Open apcraig opened 4 years ago
@apcraig have you tried running the model under Valgrind ? maybe that could help... on our Cray XC system we have a Cray-installed valgrind4hpc
module that may be of help (from a quick Google search it seems to be a standard install on most Cray systems)
Also, the Intel compilers can be installed on personal Linux computers for open-source contributors, so that might be a way to test the Intel 2020 compiler if it's hard to find another machine with it...
Testing was carried out on other machines and the workaround in #460 was removed in #462. We believe the problem arises only on izumi due to some system issues on that particular machine. I have renamed the issue to reflect that.
The intel problem was repeated on Orion using the same problem. This truly does seem to be a compiler bug. We should consider implementing the work around.
I thought initially that orion did not have the issue with Intel20? Do we know what changed? I see that cheyenne has not moved to intel 20 yet, so perhaps there will be a compiler fix in the next update to intel 20?
Just reading through this - did you try adjusting the OMP_STACKSIZE variable?
I just tried OMP_STACKSIZE of 256M and 1024M. Neither did anything for this.

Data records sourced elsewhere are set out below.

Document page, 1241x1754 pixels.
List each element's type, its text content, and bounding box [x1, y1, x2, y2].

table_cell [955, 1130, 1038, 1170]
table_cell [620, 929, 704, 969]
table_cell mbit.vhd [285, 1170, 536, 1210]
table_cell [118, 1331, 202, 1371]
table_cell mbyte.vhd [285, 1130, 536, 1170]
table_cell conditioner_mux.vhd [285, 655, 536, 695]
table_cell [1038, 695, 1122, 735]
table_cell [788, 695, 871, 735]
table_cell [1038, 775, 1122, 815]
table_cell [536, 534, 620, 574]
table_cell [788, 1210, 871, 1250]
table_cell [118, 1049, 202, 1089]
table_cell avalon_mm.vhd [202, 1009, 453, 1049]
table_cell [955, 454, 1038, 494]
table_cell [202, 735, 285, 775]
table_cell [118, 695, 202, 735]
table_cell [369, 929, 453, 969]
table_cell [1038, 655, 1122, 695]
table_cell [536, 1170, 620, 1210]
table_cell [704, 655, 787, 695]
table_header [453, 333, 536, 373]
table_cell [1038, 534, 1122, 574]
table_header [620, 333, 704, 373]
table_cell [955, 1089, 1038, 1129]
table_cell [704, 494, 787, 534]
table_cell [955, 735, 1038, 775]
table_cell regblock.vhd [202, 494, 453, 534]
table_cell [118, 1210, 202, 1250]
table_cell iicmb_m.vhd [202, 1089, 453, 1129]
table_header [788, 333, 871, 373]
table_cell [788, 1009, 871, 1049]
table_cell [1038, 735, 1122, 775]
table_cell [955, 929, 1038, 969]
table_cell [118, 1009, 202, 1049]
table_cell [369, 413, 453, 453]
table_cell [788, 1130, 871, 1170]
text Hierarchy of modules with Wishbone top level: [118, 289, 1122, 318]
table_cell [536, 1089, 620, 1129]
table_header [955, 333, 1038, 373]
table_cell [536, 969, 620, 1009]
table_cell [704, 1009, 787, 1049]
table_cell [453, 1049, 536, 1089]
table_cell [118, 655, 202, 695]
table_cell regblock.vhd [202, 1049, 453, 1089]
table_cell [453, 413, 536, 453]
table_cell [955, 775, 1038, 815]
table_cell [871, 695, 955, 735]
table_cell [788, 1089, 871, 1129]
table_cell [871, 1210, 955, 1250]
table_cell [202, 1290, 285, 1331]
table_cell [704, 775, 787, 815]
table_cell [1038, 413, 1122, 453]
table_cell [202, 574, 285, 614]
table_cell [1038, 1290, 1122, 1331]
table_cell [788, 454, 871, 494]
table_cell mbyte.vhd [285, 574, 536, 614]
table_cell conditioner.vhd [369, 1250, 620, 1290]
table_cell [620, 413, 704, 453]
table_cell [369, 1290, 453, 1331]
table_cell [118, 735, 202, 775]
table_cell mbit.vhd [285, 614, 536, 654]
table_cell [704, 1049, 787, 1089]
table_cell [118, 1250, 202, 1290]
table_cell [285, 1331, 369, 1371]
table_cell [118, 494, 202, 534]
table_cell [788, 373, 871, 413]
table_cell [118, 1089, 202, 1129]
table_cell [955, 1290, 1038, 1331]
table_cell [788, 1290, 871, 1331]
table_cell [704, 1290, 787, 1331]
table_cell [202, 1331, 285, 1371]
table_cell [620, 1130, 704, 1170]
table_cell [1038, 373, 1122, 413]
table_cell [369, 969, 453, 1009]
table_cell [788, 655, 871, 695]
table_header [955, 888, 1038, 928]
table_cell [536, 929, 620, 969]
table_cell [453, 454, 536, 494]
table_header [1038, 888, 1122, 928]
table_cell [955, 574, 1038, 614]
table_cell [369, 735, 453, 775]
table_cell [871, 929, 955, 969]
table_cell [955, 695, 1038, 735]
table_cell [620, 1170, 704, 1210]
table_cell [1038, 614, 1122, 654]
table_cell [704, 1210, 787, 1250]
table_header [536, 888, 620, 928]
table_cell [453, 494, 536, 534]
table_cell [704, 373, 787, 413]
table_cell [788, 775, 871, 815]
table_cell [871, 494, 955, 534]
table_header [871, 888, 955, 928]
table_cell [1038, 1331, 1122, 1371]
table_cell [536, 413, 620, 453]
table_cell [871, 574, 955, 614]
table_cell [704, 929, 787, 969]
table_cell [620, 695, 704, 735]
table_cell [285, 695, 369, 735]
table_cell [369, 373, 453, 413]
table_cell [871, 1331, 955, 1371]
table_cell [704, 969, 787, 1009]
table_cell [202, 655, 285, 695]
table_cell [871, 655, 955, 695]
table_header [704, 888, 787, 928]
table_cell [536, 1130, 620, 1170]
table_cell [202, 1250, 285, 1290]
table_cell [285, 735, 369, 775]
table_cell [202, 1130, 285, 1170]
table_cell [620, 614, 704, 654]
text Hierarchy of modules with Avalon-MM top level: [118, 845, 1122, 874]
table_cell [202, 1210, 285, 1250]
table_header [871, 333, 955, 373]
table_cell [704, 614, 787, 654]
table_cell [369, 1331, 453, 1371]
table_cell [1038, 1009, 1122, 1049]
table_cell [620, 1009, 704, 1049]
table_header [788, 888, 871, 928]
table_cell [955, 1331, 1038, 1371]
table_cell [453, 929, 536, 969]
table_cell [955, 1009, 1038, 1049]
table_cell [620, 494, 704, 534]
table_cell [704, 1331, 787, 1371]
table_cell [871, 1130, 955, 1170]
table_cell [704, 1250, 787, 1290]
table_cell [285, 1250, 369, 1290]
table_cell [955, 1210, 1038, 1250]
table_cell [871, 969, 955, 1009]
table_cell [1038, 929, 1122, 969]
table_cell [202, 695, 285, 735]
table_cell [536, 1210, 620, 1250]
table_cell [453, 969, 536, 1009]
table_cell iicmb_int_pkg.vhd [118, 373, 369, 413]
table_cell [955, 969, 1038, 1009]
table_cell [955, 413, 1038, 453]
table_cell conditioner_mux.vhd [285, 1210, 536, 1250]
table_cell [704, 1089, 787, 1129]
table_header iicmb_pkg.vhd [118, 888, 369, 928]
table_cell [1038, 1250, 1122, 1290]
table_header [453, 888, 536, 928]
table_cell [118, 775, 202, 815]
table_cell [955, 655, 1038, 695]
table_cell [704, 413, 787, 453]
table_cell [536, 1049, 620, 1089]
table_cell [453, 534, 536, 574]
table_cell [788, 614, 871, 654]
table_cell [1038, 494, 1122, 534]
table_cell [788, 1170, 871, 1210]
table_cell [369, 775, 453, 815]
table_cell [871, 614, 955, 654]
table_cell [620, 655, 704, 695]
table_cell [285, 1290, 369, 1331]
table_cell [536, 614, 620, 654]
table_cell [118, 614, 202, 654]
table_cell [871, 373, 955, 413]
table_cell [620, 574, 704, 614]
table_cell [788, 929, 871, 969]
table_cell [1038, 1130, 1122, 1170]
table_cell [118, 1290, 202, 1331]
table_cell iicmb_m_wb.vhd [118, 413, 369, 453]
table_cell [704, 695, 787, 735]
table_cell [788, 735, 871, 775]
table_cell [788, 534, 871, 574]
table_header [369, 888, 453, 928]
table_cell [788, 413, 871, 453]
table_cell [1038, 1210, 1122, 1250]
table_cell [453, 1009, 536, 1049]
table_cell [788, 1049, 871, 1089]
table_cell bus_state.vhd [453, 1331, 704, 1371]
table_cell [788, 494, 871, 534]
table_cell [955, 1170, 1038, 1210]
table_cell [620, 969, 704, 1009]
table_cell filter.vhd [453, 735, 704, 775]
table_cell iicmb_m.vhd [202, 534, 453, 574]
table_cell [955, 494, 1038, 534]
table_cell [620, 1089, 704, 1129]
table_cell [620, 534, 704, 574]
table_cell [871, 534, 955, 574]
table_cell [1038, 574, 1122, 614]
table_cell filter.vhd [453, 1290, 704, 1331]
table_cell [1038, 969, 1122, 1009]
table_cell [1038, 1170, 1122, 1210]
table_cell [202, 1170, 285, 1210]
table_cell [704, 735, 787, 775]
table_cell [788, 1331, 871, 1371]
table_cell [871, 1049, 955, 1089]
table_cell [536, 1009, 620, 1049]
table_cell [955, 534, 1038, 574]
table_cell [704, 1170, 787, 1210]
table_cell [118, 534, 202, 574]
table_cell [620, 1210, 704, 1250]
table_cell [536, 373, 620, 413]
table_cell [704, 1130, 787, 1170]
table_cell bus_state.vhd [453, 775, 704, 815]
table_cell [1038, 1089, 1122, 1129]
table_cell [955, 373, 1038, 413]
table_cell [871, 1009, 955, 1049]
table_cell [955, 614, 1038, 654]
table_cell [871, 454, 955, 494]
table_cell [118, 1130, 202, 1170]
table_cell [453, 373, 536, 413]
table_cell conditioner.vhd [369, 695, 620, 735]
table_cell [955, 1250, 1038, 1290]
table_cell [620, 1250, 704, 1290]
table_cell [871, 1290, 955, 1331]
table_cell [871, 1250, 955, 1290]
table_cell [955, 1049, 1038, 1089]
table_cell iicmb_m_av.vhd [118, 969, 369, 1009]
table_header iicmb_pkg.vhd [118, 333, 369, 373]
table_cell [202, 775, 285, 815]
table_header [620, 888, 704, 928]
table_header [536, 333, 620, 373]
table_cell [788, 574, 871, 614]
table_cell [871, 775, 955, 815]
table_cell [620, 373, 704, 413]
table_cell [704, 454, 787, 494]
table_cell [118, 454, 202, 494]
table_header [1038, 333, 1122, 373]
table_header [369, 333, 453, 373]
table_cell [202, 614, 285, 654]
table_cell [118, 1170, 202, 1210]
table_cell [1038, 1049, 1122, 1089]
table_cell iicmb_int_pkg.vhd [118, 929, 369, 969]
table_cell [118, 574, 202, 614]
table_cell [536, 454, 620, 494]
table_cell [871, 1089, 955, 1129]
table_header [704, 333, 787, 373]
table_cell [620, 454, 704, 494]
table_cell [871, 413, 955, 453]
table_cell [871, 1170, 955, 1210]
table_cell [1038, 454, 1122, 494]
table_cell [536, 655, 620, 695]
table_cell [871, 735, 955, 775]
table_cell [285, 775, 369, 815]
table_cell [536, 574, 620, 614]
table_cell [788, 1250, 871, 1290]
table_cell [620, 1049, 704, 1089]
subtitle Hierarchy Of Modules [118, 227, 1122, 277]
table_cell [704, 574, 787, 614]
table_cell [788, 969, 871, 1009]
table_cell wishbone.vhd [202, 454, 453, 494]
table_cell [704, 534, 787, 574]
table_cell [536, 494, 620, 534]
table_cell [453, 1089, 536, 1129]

We just talked about this at the CSEG meeting. There was a lot of pushback claiming it is the CICE code and not intel20. There are three tests that fail for CESM2 on izumi with intel 20. Two of these are failing at the same place in ice_transport_remap.F90 and this is the CICE5 code base. One of the tests is actually failing in POP. Jim Edwards has offered to help us debug this, but we need to come up with a reproducible case for this. In terms of izumi, our lab director has said that izumi is still an important tool for CGD and support will continue on this. They currently have someone from another lab helping with this until a replacement hire is made for Mark.
Thanks for the info @dabail10. It certainly could be an issue with the CICE implementation. It's just odd that this code has existed for 10 years or more and has been run on probably hundreds of different compilers and compiler versions over that time and none has had a problem until this version of intel20. I have spent some time debugging and have a workaround/fix in my back pocket that migrates the subroutine static memory allocation to dynamic. This seems to get rid of the error, although since I don't understand the underlying problem, don't know if it addresses it (if it exists). I'd be happy if someone else wants to take a look! @jedwards4b, would a simple standalone CICE6 case that fails be adequate? Also happy to show you my workaround and talk about my debugging efforts.
460 includes what we believe is a compiler bug workaround in ice_transport_remap, but more analysis needs to be done. As highlighted in #460
We need to test on other machines with the intel20 compiler, understand the problem better (whether a coding issue or simply a coding vulnerability), and try to figure out a more robust solution.